Frequently Asked Questions

Frequently Asked Questions about the ADKAR Model

What does ADKAR stand for?

ADKAR stands for Awareness, Desire, Knowledge, Ability, and Reinforcement. Each letter represents a stage an individual must move through to successfully adopt a change.

Who created the ADKAR model?

Jeff Hiatt, founder of Prosci, created the ADKAR model. He developed it based on research into how individuals experience change across hundreds of organizations. He published it formally in his 2006 book "ADKAR: A Model for Change in Business, Government and Our Community."

How is ADKAR different from Kotter's 8-Step Model?

Kotter's model is organizational and top-down: it guides leaders through building urgency, coalition, and cultural change at the company level. ADKAR is individual and diagnostic: it guides practitioners in understanding where each person is in their change journey and what support they need. The two models are often used together, with Kotter shaping the organizational strategy and ADKAR shaping the people strategy.

When should you use the ADKAR model?

ADKAR is useful for any change that requires people to behave differently: system rollouts, process changes, restructures, culture shifts, or policy updates. It's particularly valuable when a change is stalling and you need to diagnose why, because it helps you identify the specific stage where individuals are stuck.

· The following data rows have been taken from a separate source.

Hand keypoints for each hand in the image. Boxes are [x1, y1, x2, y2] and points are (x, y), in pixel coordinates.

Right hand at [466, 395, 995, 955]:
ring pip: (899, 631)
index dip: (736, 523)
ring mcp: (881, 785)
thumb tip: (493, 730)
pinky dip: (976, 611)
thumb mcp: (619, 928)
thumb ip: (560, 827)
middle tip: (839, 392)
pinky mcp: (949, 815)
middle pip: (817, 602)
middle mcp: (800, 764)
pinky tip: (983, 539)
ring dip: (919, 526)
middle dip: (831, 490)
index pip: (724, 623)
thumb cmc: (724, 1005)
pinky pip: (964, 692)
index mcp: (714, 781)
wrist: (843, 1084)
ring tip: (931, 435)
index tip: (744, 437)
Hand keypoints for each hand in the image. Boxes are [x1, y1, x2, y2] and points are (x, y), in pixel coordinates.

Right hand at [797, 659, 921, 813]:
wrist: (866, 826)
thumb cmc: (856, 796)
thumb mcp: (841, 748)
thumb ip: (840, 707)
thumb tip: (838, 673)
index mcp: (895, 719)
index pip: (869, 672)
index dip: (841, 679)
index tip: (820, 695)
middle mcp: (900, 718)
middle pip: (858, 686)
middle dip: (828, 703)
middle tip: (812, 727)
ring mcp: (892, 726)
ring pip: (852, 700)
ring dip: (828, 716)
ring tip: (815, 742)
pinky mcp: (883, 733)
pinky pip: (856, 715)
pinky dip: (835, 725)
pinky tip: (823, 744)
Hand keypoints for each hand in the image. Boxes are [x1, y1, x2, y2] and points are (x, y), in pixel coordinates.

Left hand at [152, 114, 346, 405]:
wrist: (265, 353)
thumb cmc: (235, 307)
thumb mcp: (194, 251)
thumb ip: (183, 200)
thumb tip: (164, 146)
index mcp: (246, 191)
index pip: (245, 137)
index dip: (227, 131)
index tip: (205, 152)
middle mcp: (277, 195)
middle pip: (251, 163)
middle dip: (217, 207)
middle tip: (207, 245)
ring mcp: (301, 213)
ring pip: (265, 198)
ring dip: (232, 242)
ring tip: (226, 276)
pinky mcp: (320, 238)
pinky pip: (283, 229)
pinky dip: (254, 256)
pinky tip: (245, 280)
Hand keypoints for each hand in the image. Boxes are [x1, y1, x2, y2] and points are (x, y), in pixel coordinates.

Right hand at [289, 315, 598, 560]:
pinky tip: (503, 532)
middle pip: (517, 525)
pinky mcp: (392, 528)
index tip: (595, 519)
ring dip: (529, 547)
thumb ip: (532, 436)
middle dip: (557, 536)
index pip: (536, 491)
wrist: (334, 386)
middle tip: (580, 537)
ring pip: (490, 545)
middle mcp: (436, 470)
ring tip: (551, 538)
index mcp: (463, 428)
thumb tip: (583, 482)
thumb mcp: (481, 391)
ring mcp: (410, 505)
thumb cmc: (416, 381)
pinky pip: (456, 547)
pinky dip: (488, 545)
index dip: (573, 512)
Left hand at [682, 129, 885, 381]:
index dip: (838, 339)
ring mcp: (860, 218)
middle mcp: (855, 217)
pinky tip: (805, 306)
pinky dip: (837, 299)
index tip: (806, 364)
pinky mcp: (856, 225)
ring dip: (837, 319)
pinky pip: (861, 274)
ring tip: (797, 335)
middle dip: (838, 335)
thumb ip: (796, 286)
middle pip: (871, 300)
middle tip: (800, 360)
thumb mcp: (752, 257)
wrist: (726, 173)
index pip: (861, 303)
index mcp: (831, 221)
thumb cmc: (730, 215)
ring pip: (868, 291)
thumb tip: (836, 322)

What is the most common failure point in ADKAR?

Reinforcement is the stage most often skipped or underinvested. Organizations declare victory at launch and move on, but without ongoing reinforcement, people revert to old habits. The second most common failure point is jumping from Awareness directly to Knowledge without adequately building Desire, which is why resistance often surfaces during training rather than being addressed beforehand.

Change succeeds when individuals succeed. That's the core insight behind ADKAR: organizational change is actually the sum of many personal changes, each requiring the same five building blocks. Start with Awareness, build through to Reinforcement, and use the model as a living diagnostic tool rather than a one-time launch checklist. The teams that treat ADKAR as an ongoing practice, not a project phase, are the ones that make change stick.